> [Supplied information]:
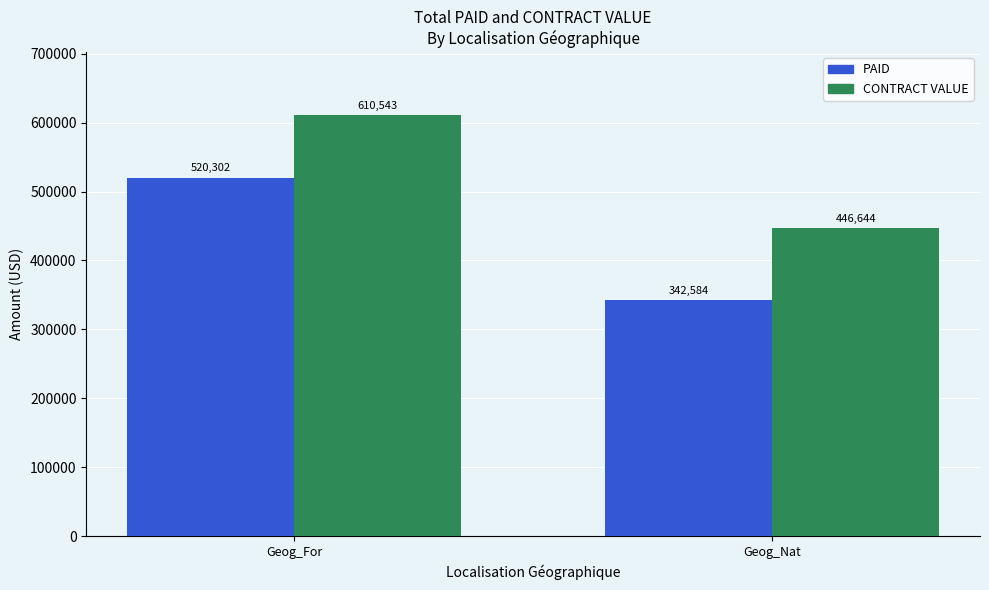

List the series in order of their peak value, lowest first.

PAID, CONTRACT VALUE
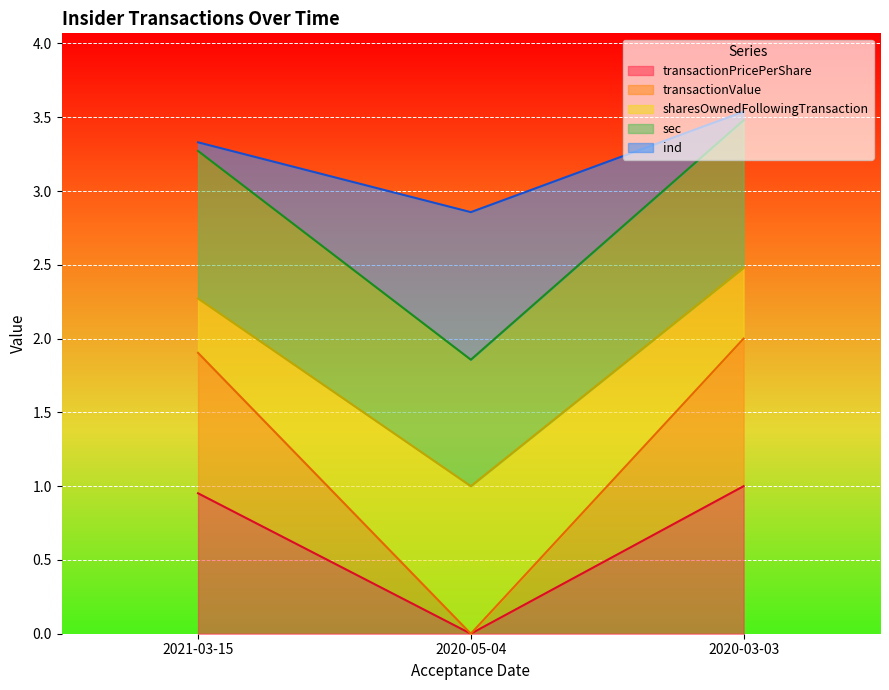

The transactionPricePerShare series shows -0.6 at 2020-05-04. True or false?

False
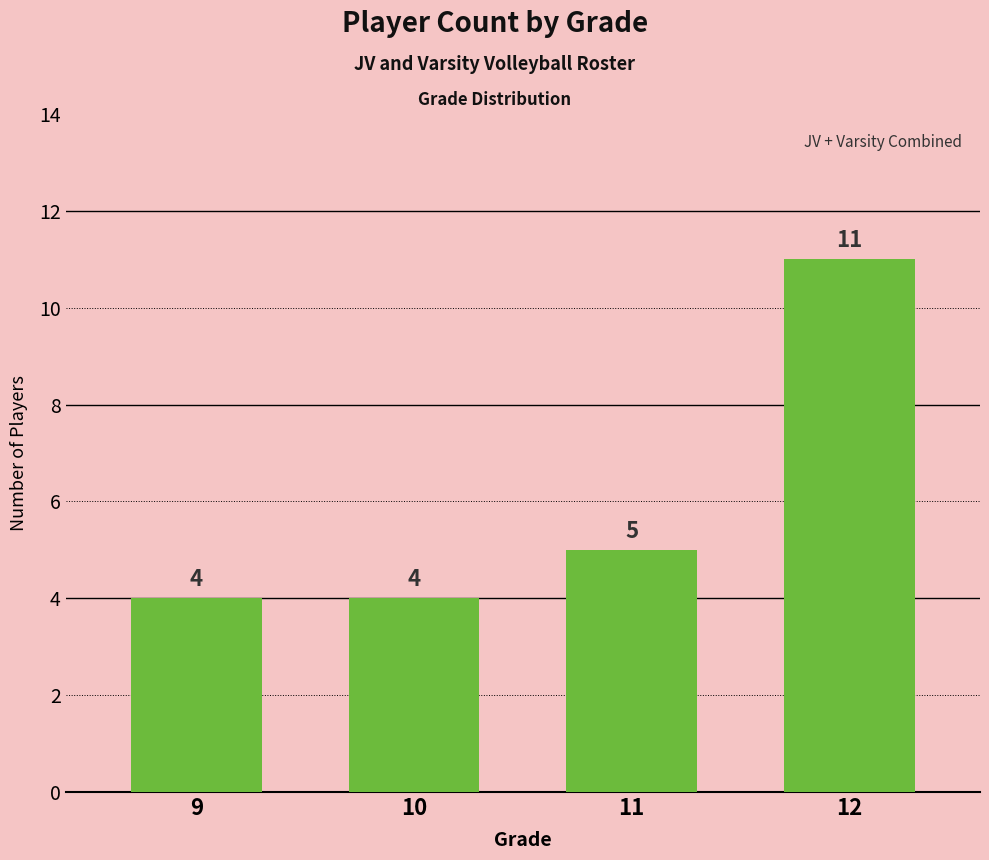

The chart shows a value of 4 at 10. True or false?

True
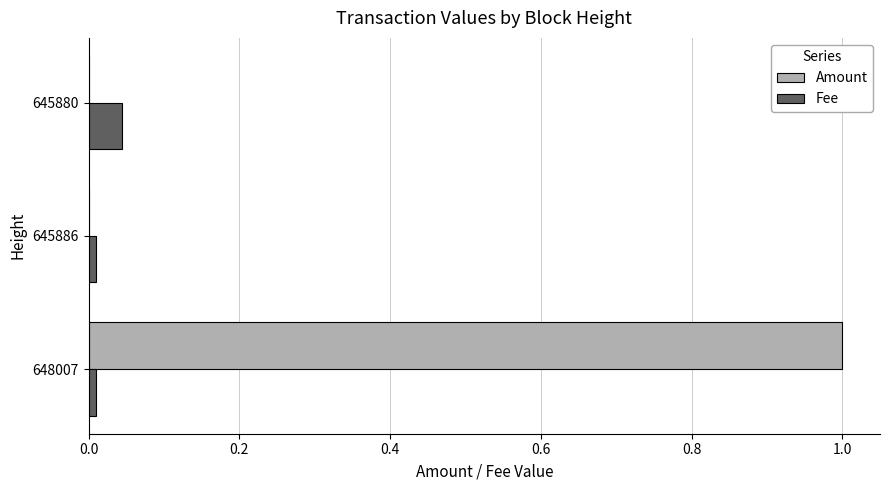

How many distinct data groups are displayed?

2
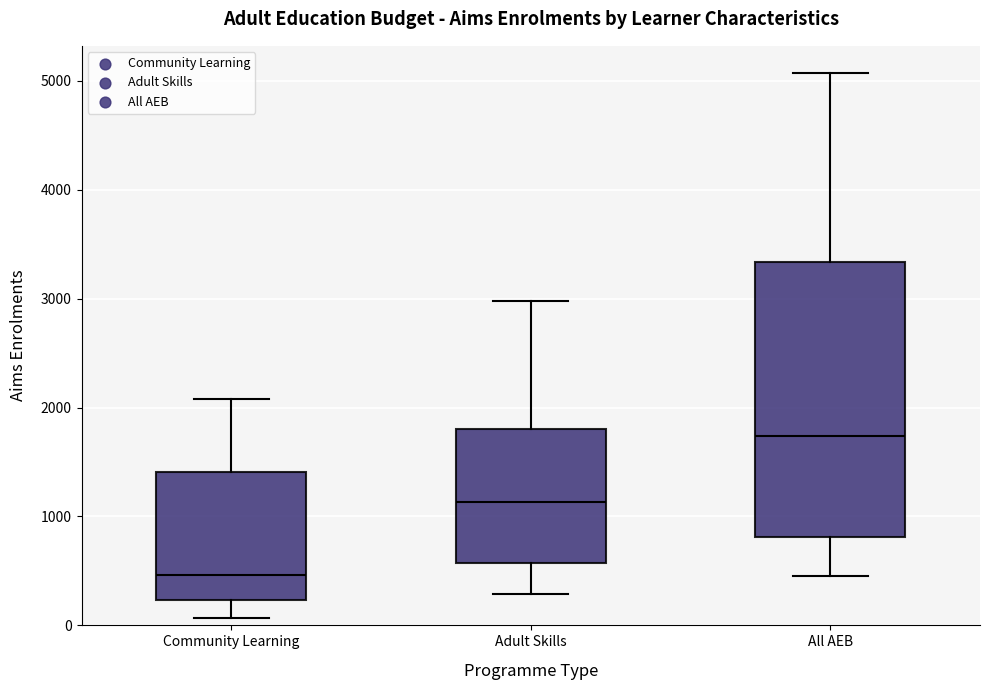

Reading left to right, read every box against the y-axis: the position of its median line, the range the box covers, and the ends of its whiskers. The values are not printed on the chart, so give them approximately, as read against the axis.

Community Learning: median 500, box 200 to 1400, whiskers 100 to 2100
Adult Skills: median 1100, box 600 to 1800, whiskers 300 to 3000
All AEB: median 1700, box 800 to 3300, whiskers 500 to 5100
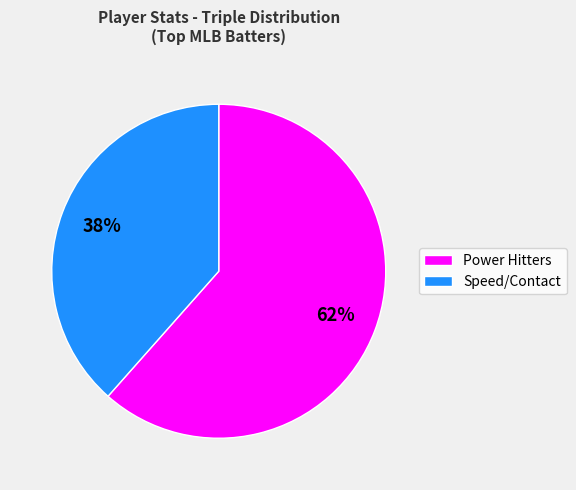

Is there a majority slice in this chart?

Yes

> [Prompt]: Copy out every one of the records above word for word, but leave the pictures out.

> [Completed exercise]:
List the series in order of their peak value, lowest first.

PAID, CONTRACT VALUE

The transactionPricePerShare series shows -0.6 at 2020-05-04. True or false?

False

The chart shows a value of 4 at 10. True or false?

True

How many distinct data groups are displayed?

2

Reading left to right, read every box against the y-axis: the position of its median line, the range the box covers, and the ends of its whiskers. The values are not printed on the chart, so give them approximately, as read against the axis.

Community Learning: median 500, box 200 to 1400, whiskers 100 to 2100
Adult Skills: median 1100, box 600 to 1800, whiskers 300 to 3000
All AEB: median 1700, box 800 to 3300, whiskers 500 to 5100

Is there a majority slice in this chart?

Yes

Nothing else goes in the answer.